Here we’ve added the XML name space with the xmlns attribute, to let the browser know that we’re using the stricter syntax. We’ve also self-closed the tags for our empty or void elements, meta and img. According to the rules of XML and XHTML, all elements must be closed either with an end tag or by self-closing with a space, slash, and a right-pointing angle bracket (/>).

In this example, we have also self-closed our script tag. We could also have used a normal </script> tag, as we’ve done with our other elements. The script element is a little bit of an oddball. You can embed scripting within your documents by placing it between script start and end tags. When you do this, you must include an end tag.

However, you can also link to an external script file using a script tag and the src attribute. If you do so, and serve your pages as text/html, you must use a closing </script> tag. If you serve your pages as application/xml+xhtml, you may also use the self-closing syntax.

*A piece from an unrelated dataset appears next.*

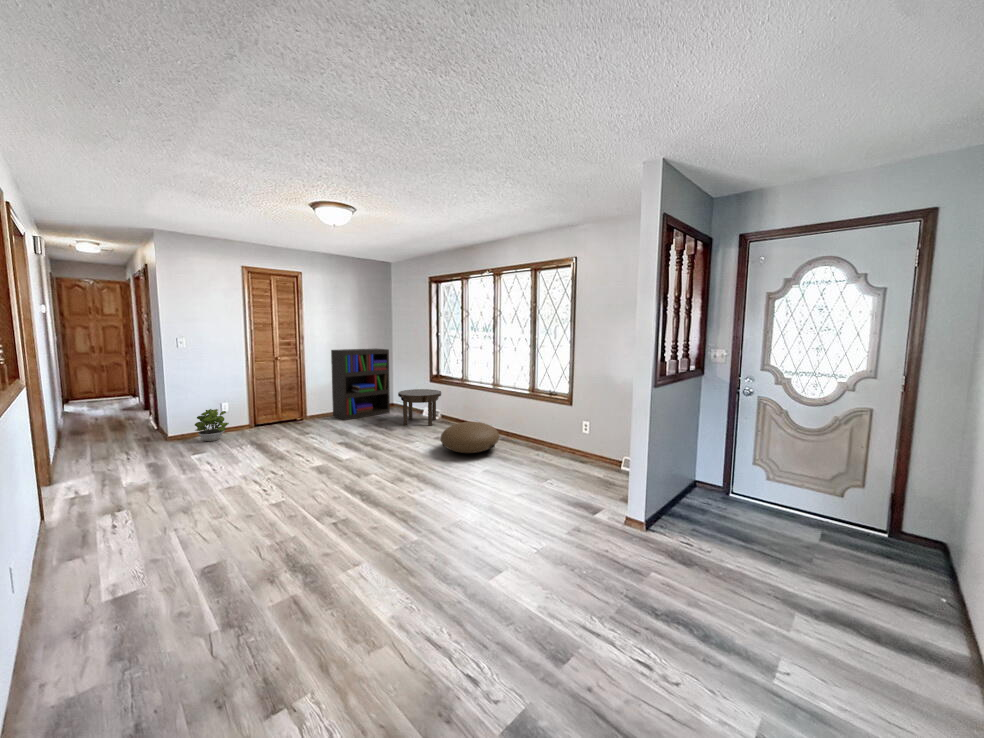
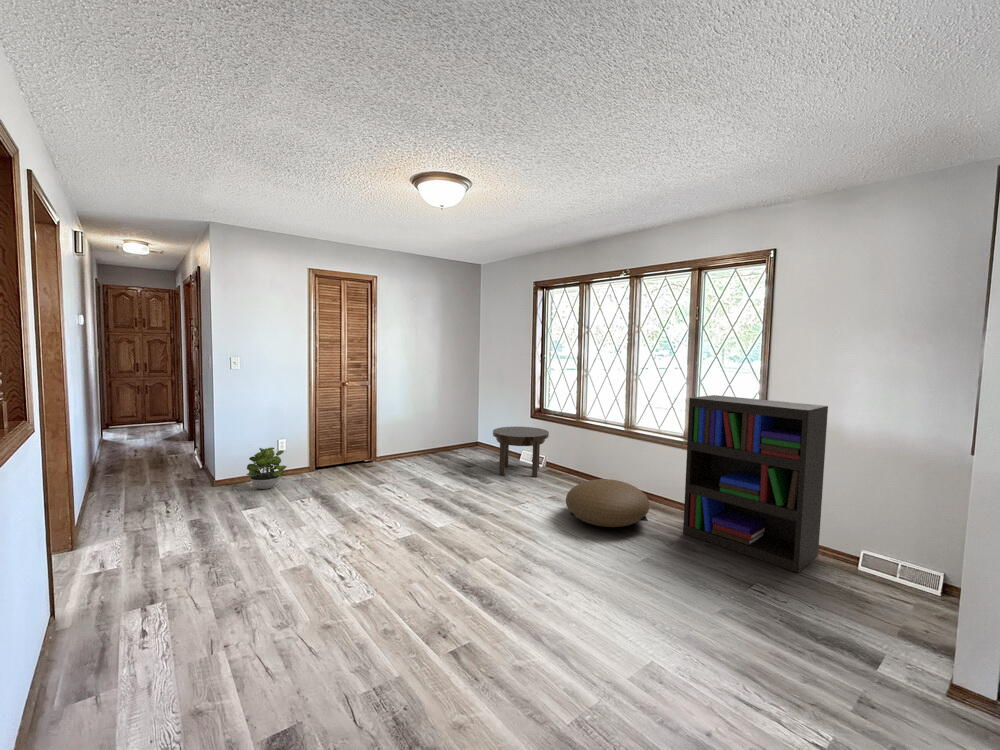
bookshelf: present [331,348,390,420] -> present [683,395,828,573]

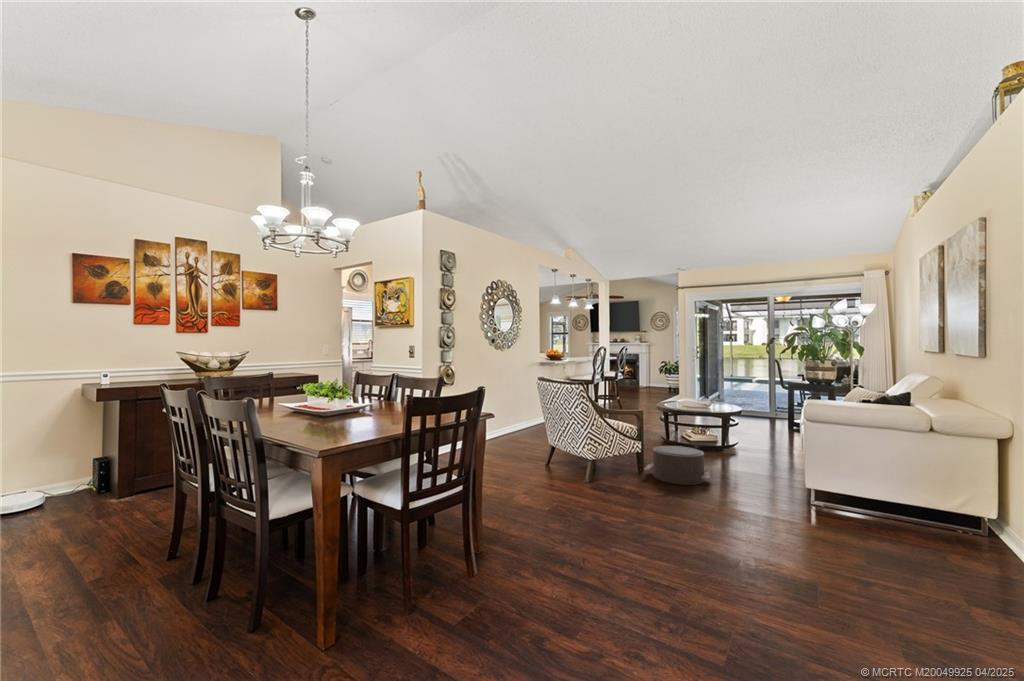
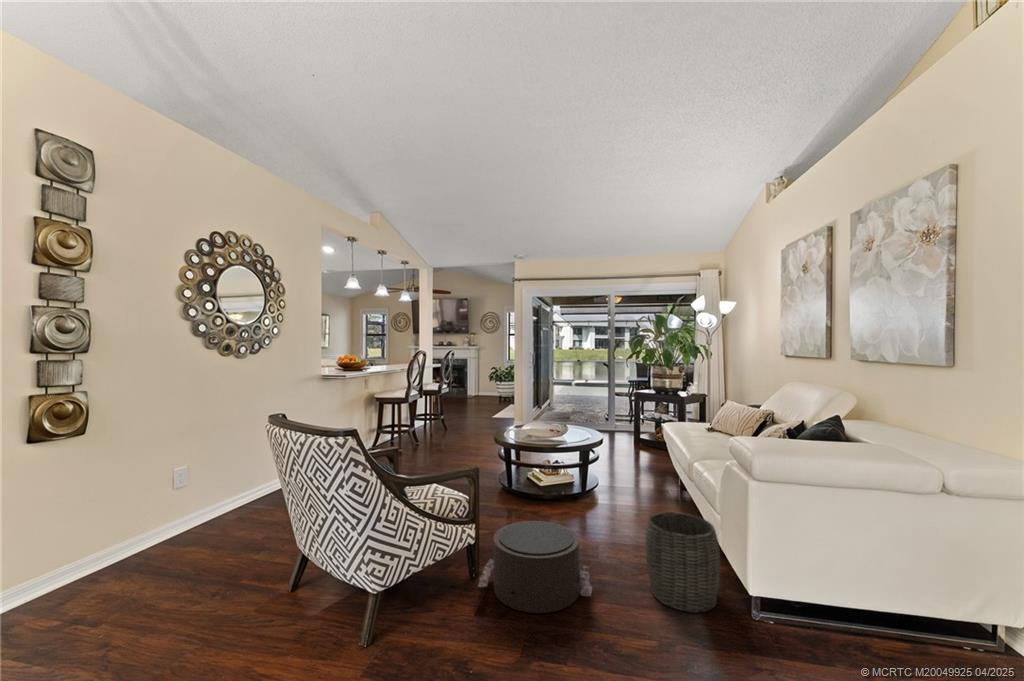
woven basket: none [747,445,795,496] -> present [645,512,720,612]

Don’t forget: in order for the browser to parse this document according to XML/XHTML rules, our document must be sent from the server with a Contenttype: application/xml+xhtml response header. In fact, including this header will trigger XHTML5 parsing in conforming browsers even if the DOCTYPE is missing.

Configuring Your Server
In order for your web server or application to send the Content-type: application/xml+xhtml response header, it must be configured to do so. If you’re using a web host, there’s a good chance your web host has done this already for files with an .xhtml extension. Here you would just need to rename hi.html to hi.xhtml. If that doesn’t work, consult your web server documentation.

As you may have realized, XML parsing rules are more persnickety. It’s much easier to use the text/html MIME type and its looser HTML syntax.